* Records for this exercise *

-- Opening Marker --

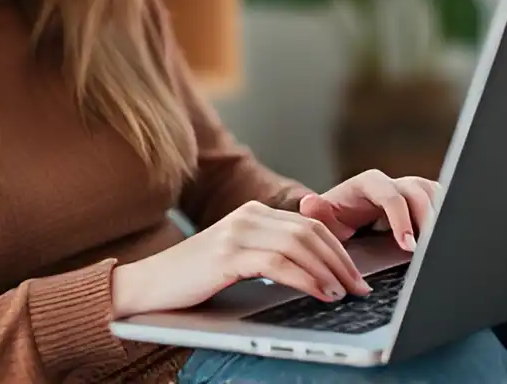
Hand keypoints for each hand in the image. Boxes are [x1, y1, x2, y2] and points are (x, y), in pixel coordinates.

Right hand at [111, 201, 371, 317]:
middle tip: (360, 286)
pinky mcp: (227, 254)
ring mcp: (237, 232)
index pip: (310, 224)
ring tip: (345, 293)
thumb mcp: (238, 260)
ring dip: (329, 271)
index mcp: (253, 213)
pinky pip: (278, 263)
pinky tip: (320, 293)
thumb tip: (316, 274)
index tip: (357, 274)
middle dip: (341, 260)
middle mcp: (248, 216)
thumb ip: (270, 256)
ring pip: (300, 245)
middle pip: (311, 231)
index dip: (339, 248)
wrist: (147, 286)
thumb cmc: (194, 280)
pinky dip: (306, 278)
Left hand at [299, 170, 439, 251]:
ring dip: (440, 217)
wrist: (344, 218)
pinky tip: (444, 238)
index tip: (407, 246)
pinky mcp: (422, 200)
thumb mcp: (324, 218)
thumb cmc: (335, 219)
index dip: (402, 220)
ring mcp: (409, 189)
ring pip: (435, 194)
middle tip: (429, 249)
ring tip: (439, 245)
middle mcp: (392, 182)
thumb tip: (309, 203)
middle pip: (419, 193)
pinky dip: (446, 217)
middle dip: (427, 220)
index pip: (392, 197)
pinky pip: (441, 201)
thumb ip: (318, 212)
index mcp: (369, 183)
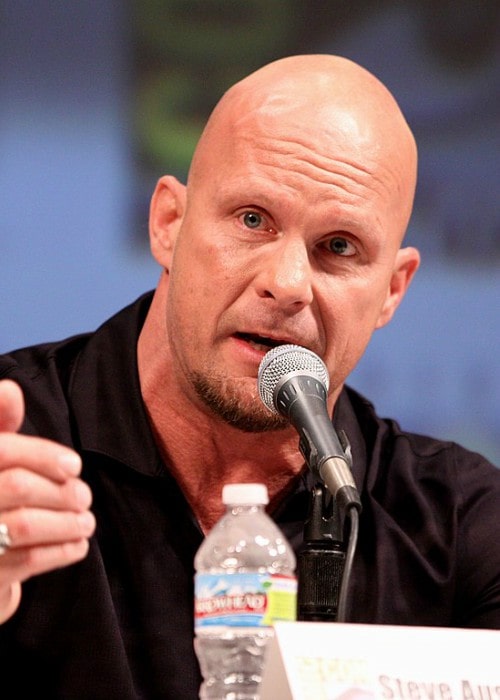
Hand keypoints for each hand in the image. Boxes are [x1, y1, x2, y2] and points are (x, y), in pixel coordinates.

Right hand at [0, 379, 94, 623]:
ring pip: (24, 525)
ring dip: (67, 522)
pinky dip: (61, 551)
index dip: (43, 455)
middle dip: (61, 490)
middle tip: (85, 496)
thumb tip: (12, 389)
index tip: (74, 465)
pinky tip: (78, 544)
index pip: (4, 450)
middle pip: (17, 487)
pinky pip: (28, 561)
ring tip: (87, 521)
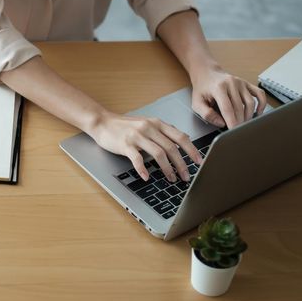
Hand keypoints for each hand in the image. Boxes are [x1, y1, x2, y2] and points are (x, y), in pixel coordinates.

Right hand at [87, 112, 202, 181]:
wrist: (103, 122)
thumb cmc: (125, 126)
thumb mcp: (147, 124)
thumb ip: (164, 131)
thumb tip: (183, 140)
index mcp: (157, 123)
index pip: (180, 137)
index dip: (191, 150)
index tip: (198, 161)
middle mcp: (149, 128)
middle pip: (171, 148)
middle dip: (181, 164)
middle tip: (186, 176)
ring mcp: (137, 136)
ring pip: (158, 154)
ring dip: (167, 169)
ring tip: (171, 178)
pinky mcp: (125, 144)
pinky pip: (137, 158)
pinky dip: (143, 169)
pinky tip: (147, 177)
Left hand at [191, 67, 266, 128]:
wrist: (207, 73)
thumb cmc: (202, 89)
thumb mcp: (197, 103)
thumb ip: (206, 114)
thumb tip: (221, 123)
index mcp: (218, 88)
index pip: (228, 109)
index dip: (232, 122)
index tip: (233, 132)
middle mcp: (231, 83)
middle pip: (240, 107)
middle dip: (239, 122)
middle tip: (237, 131)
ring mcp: (241, 83)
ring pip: (250, 103)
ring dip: (248, 116)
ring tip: (243, 124)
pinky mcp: (247, 83)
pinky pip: (259, 94)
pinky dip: (262, 104)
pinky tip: (258, 112)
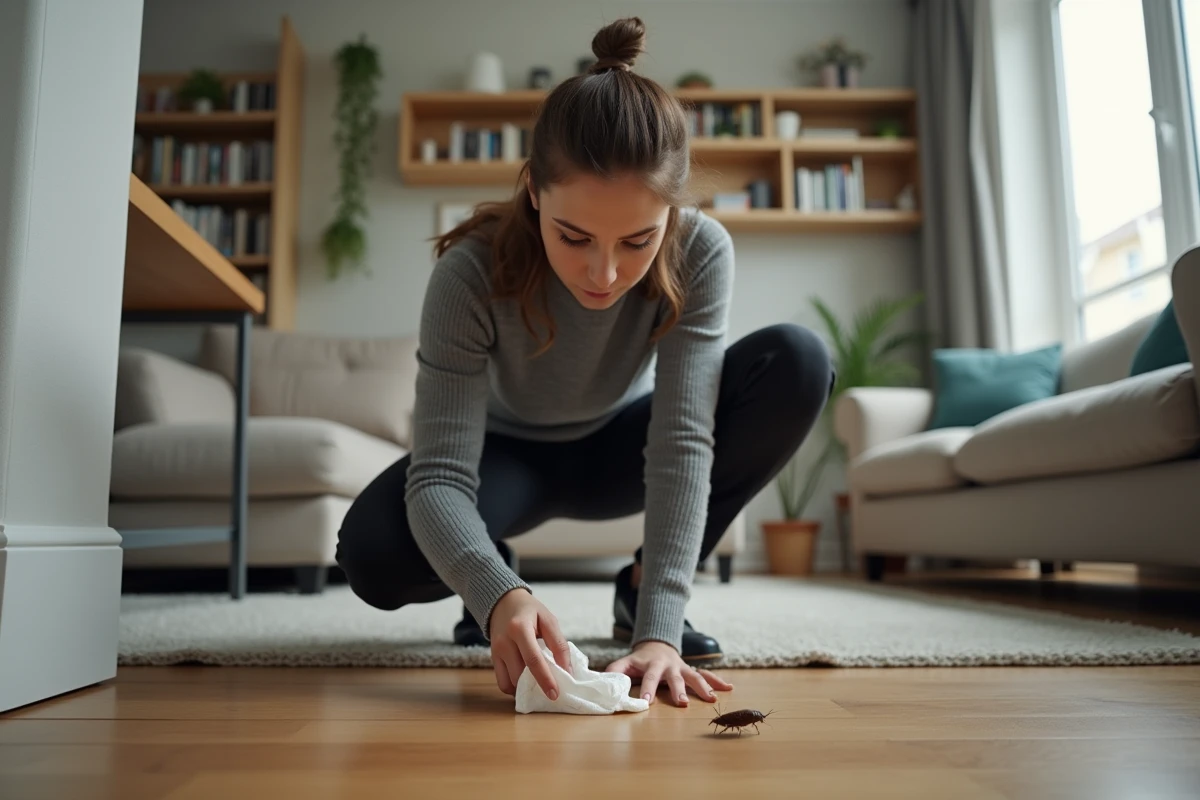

-- Closing Marker --

* Task brief *
Reproduce, word for word and in full, only the lines above that start at the line with "middle tip: (186, 176)" and run through the line with "index tip: (233, 132)", both ends included.

* Output *
middle tip: (186, 176)
ring mcp: (137, 136)
ring pip: (158, 154)
ring dip: (167, 169)
ring tip: (171, 178)
pinky mcp: (125, 144)
pinky pip: (137, 158)
pinky dip: (143, 169)
pinky tip: (147, 177)
Left hand at [191, 67, 266, 128]:
wrist: (207, 73)
thumb cmc: (202, 89)
thumb mcp: (197, 103)
thumb ip: (206, 114)
thumb tip: (221, 123)
index mcp: (218, 88)
index pip: (228, 109)
index dip: (232, 122)
index tip: (233, 132)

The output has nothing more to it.